Misc #14735
openthread-safe operations in a hash could be documented
Description
Hi, sometimes I find myself fetching data from the database through multiple queries concurrently. For example, suppose the application support multiple data-types which are independent from each other and we need to perform a set of operations per data-type. Usually I'd run one method for extracting the related data per data-type and would run them concurrently. Something like this:
require 'thread'
result = {} # assume this is thread-safe in MRI for now
data_types.map do |data_type, processor|
Thread.start{ result[data_type] = processor.call }
end.each &:join
This code is quite simple and seems to always work with MRI. A more explicit equivalent code that should also work on other Ruby implementations without GIL would be probably written like:
require 'thread'
result = {}
result_semaphore = Mutex.new
data_types.map do |data_type, processor|
Thread.start do
result_for_data_type = processor.call # expensive call
result_semaphore.synchronize{ result[data_type] = result_for_data_type }
end
end.each &:join
As you can see, it's much more code than the previous one. As I said initially, I use such pattern every now and then, so I'd love to be able to write the first code and being confident that it would always work as expected in MRI.
I've tried the following in order to see if I could cause an thread-unsafe case with MRI but it always return "[ 100000, 100000, nil ]":
require 'thread'
h = {}
(1..100000).map do |i|
Thread.start{ h[i] = i }
end.each &:join
p h.keys.uniq.size, h.values.uniq.size, h.find{|k, v| k != v }
Is it just by chance? Or may I assume that will always be the case. Maybe it would be interesting to document somewhere what could be assumed to be true regarding thread-safeness for many methods. For example, there could be some link in the Hash documentation such as: "If you'd like to understand how each method behave in a multi-thread environment read this document" and point to another page explaining how it works.

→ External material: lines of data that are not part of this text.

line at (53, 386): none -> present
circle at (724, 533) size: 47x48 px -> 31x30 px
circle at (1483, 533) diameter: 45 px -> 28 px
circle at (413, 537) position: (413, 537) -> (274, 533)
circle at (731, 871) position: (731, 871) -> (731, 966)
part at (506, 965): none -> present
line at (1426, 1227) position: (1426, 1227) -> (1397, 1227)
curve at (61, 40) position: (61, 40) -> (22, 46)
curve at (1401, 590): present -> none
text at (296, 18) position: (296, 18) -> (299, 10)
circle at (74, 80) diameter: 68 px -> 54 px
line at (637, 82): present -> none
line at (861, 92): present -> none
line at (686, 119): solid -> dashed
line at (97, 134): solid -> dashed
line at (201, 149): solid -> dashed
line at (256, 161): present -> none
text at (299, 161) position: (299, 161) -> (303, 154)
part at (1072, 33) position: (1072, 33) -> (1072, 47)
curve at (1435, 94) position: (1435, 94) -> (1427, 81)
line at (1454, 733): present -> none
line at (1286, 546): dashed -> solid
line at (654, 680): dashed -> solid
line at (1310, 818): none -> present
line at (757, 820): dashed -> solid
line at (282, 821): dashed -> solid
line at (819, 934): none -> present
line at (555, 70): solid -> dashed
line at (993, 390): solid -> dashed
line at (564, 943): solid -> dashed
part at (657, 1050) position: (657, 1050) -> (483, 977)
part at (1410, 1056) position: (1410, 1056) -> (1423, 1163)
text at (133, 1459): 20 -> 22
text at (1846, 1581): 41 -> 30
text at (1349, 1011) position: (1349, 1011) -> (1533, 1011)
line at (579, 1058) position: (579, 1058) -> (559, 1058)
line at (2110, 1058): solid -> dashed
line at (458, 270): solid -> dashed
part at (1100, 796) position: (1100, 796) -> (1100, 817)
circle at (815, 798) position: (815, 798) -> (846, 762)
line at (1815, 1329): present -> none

By the way, the 'concurrent' gem seems to assume Hash is thread-safe in MRI as you can see here:
https://github.com/ruby-concurrency/concurrent-ruby/blob/master/lib/concurrent/hash.rb#L5-L16
module Concurrent
if Concurrent.on_cruby?
class Hash < ::Hash;
end
#...
end
end
Is this officially documented somewhere?
Updated by normalperson (Eric Wong) over 6 years ago
rr.rosas@gmail.com wrote:
result = {} # assume this is thread-safe in MRI for now
data_types.map do |data_type, processor|
Thread.start{ result[data_type] = processor.call }
end.each &:join
It's only thread-safe in MRI if data_type is a common key type:
String/Symbol/Integer/nil/true/false/Float
Is it just by chance?
Yes, probably...
By the way, the 'concurrent' gem seems to assume Hash is thread-safe in MRI as you can see here:
'thread_safe' hit problems with that assumption:
https://bugs.ruby-lang.org/issues/14357
Updated by rosenfeld (Rodrigo Rosenfeld Rosas) over 6 years ago
Thanks, Eric. So, if I got this right, even though MRI tries to make it safe for common key types (it's a string in my case), I shouldn't rely on that as this would be considered an MRI implementation details and might change in the future. Or may I assume it would be always safe to assign values to different keys concurrently with MRI as long as I'd be using common keys (string/symbol/integer)?